• **GOAL OF THE EXERCISE**: Pictures stay out; please output the remaining data exactly.
** Opening STORED DATA block **
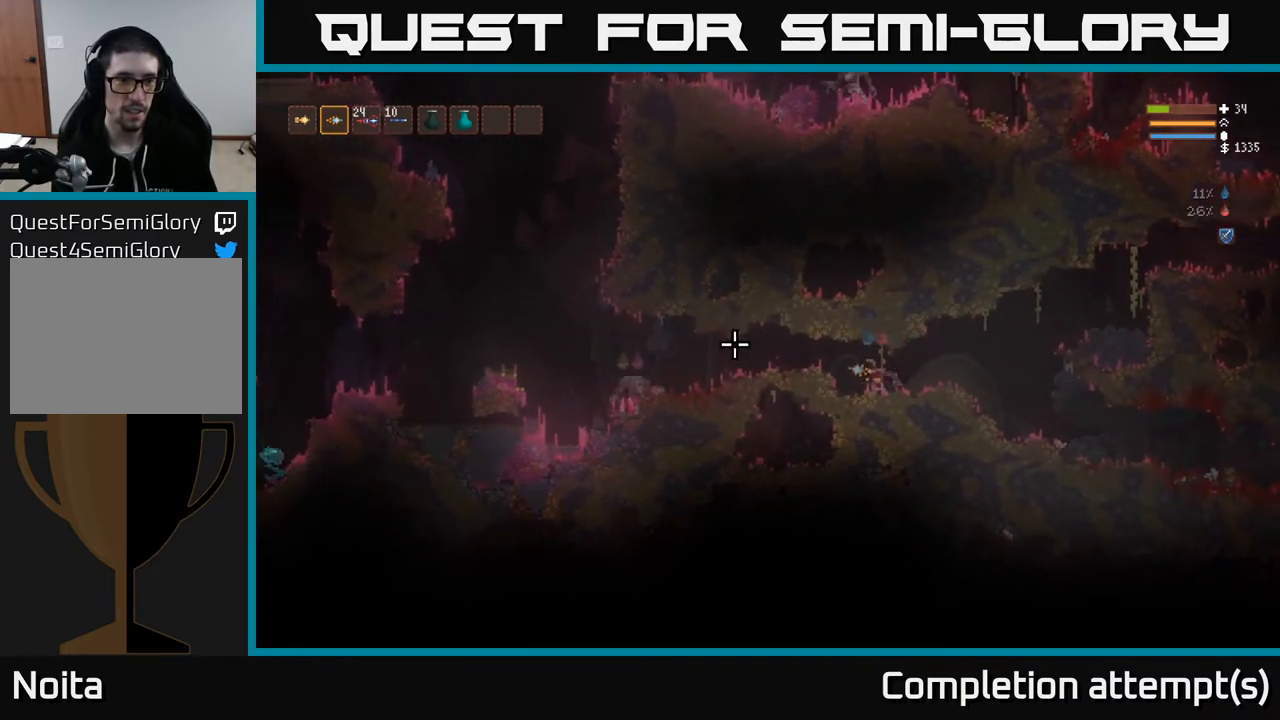
{"buttons": [], "left_stick": "right", "right_stick": "right", "events": [[317, "right_stick", "up"], [400, "right_stick", "right"]]}
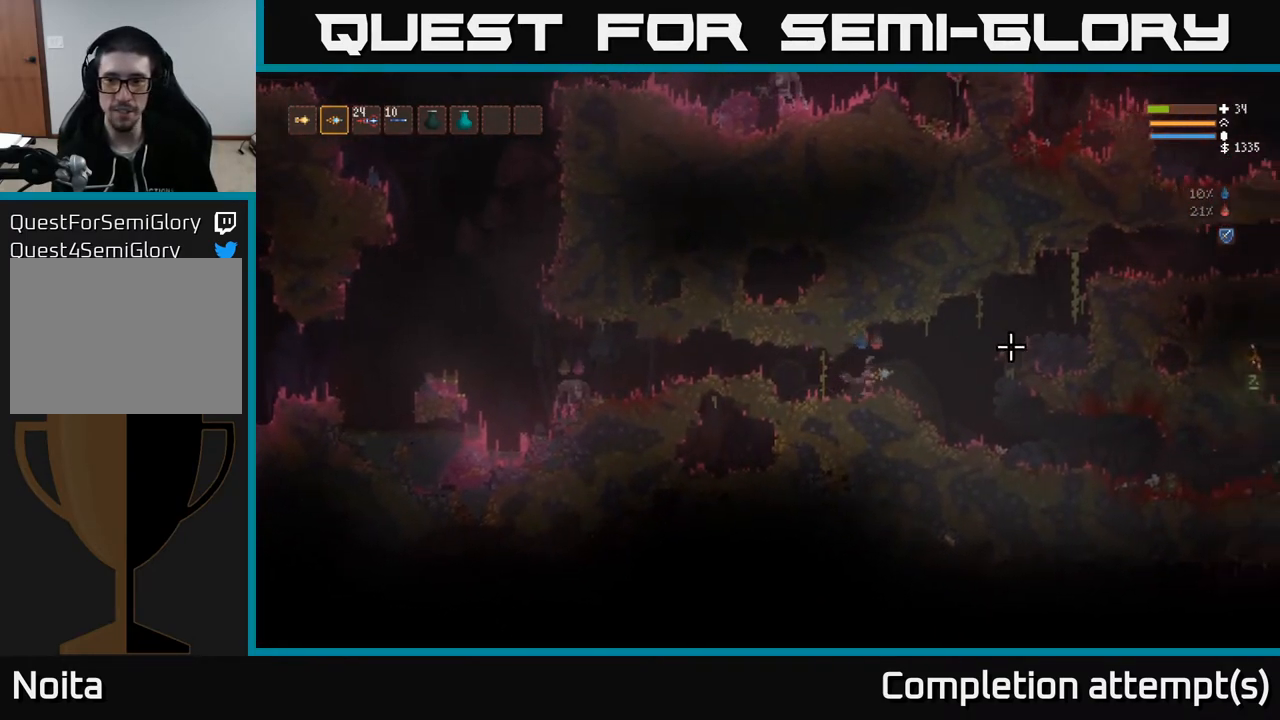
{"buttons": [], "left_stick": "right", "right_stick": "right", "events": [[117, "L2", "down"], [217, "L2", "up"]]}
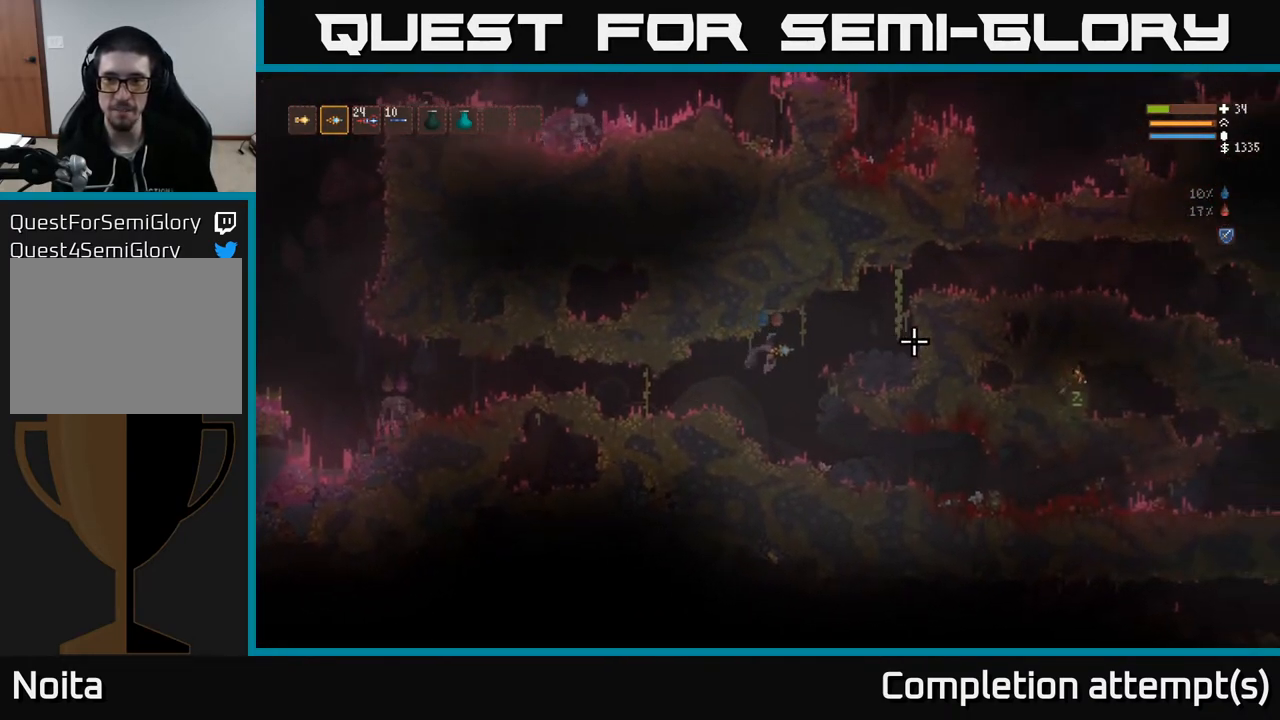
{"buttons": [], "left_stick": "center", "right_stick": "up-left", "events": [[150, "left_stick", "center"], [200, "right_stick", "up-left"]]}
** Closing STORED DATA block **
• **REPLY**:
{"buttons": [], "left_stick": "right", "right_stick": "right", "events": [[317, "right_stick", "up"], [400, "right_stick", "right"]]}
{"buttons": [], "left_stick": "right", "right_stick": "right", "events": [[117, "L2", "down"], [217, "L2", "up"]]}
{"buttons": [], "left_stick": "center", "right_stick": "up-left", "events": [[150, "left_stick", "center"], [200, "right_stick", "up-left"]]}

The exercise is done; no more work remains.